Exercise prompt:
Gather every line in the records below that contains the word "история", and copy each of those lines in full.

Page images with their extracted text
....

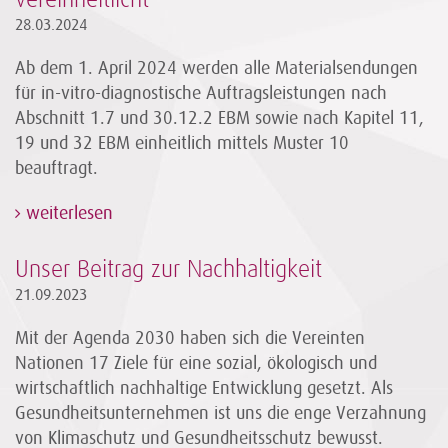
28.03.2024
Ab dem 1. April 2024 werden alle Materialsendungen
für in-vitro-diagnostische Auftragsleistungen nach
Abschnitt 1.7 und 30.12.2 EBM sowie nach Kapitel 11,
19 und 32 EBM einheitlich mittels Muster 10
beauftragt.
weiterlesen
Unser Beitrag zur Nachhaltigkeit
21.09.2023
Mit der Agenda 2030 haben sich die Vereinten
Nationen 17 Ziele für eine sozial, ökologisch und
wirtschaftlich nachhaltige Entwicklung gesetzt. Als
Gesundheitsunternehmen ist uns die enge Verzahnung
von Klimaschutz und Gesundheitsschutz bewusst.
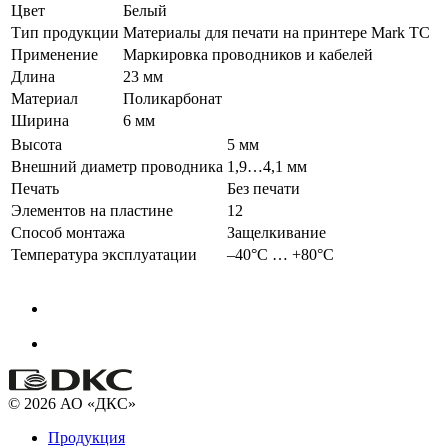
Цвет
Белый
Тип продукции
Материалы для печати на принтере Mark TC
Применение
Маркировка проводников и кабелей
Длина
23 мм
Материал
Поликарбонат
Ширина
6 мм
Высота
5 мм
Внешний диаметр проводника
1,9…4,1 мм
Печать
Без печати
Элементов на пластине
12
Способ монтажа
Защелкивание
Температура эксплуатации
–40°С … +80°С
© 2026 АО «ДКС»
Продукция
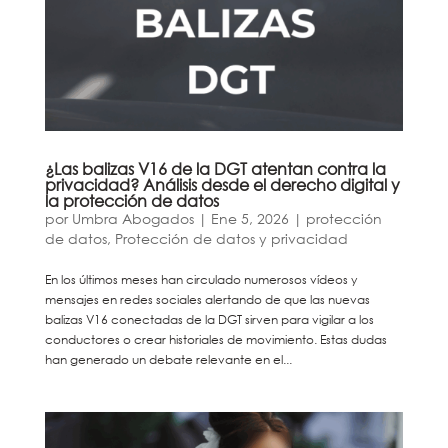
¿Las balizas V16 de la DGT atentan contra la
privacidad? Análisis desde el derecho digital y
la protección de datos
por
Umbra Abogados
|
Ene 5, 2026
|
protección
de datos
,
Protección de datos y privacidad
En los últimos meses han circulado numerosos vídeos y
mensajes en redes sociales alertando de que las nuevas
balizas V16 conectadas de la DGT sirven para vigilar a los
conductores o crear historiales de movimiento. Estas dudas
han generado un debate relevante en el...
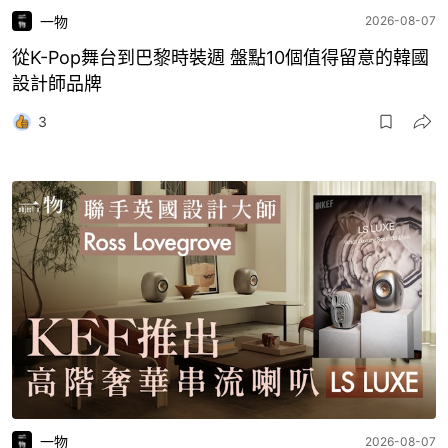
一物
2026-08-07
從K-Pop舞台到巴黎時裝週 盤點10個值得留意的韓國
設計師品牌
3
一物
2026-08-07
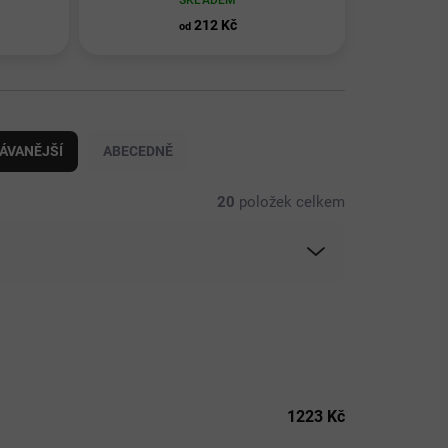
SKLADEM
212 Kč
od
ÁVANĚJŠÍ
ABECEDNĚ
20
položek celkem
1223
Kč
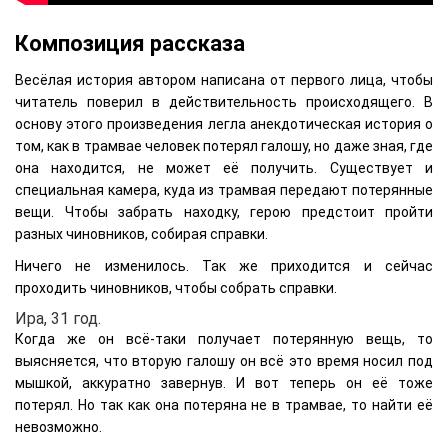
Композиция рассказа
Весёлая история автором написана от первого лица, чтобы
читатель поверил в действительность происходящего. В
основу этого произведения легла анекдотическая история о
том, как в трамвае человек потерял галошу, но даже зная, где
она находится, не может её получить. Существует и
специальная камера, куда из трамвая передают потерянные
вещи. Чтобы забрать находку, герою предстоит пройти
разных чиновников, собирая справки.
Ничего не изменилось. Так же приходится и сейчас
проходить чиновников, чтобы собрать справки.
Ира, 31 год.
Когда же он всё-таки получает потерянную вещь, то
выясняется, что вторую галошу он всё это время носил под
мышкой, аккуратно завернув. И вот теперь он её тоже
потерял. Но так как она потеряна не в трамвае, то найти её
невозможно.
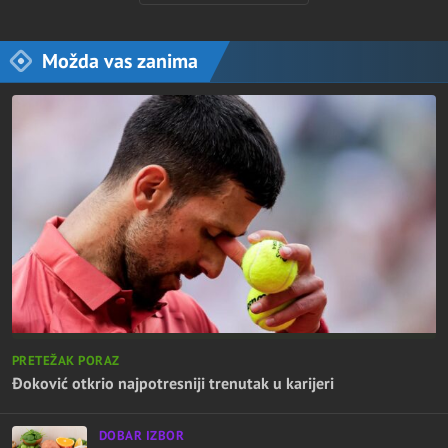
Možda vas zanima
PRETEŽAK PORAZ
Đoković otkrio najpotresniji trenutak u karijeri
DOBAR IZBOR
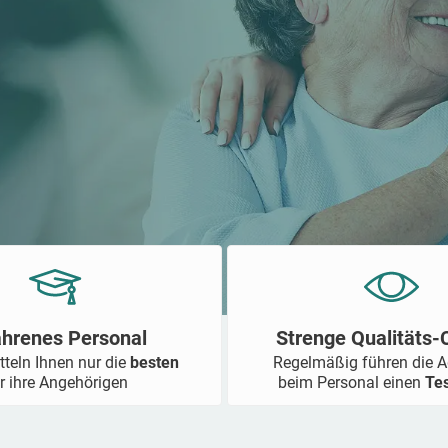
ahrenes Personal
Strenge Qualitäts
tteln Ihnen nur die
besten
Regelmäßig führen die 
r ihre Angehörigen
beim Personal einen
Te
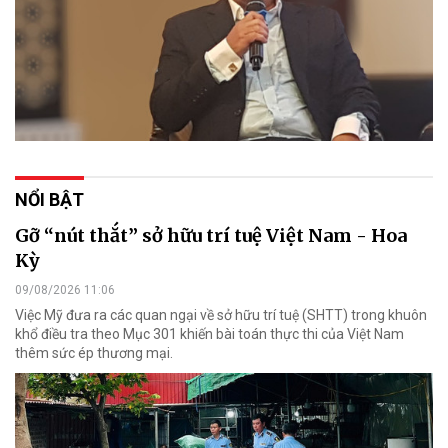
NỔI BẬT
Gỡ “nút thắt” sở hữu trí tuệ Việt Nam - Hoa
Kỳ
09/08/2026 11:06
Việc Mỹ đưa ra các quan ngại về sở hữu trí tuệ (SHTT) trong khuôn
khổ điều tra theo Mục 301 khiến bài toán thực thi của Việt Nam
thêm sức ép thương mại.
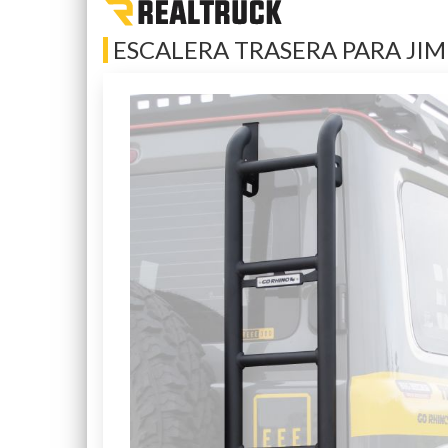
ESCALERA TRASERA PARA JIMN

....

Output below:
Весёлая история автором написана от первого лица, чтобы
основу этого произведения легла анекдотическая история о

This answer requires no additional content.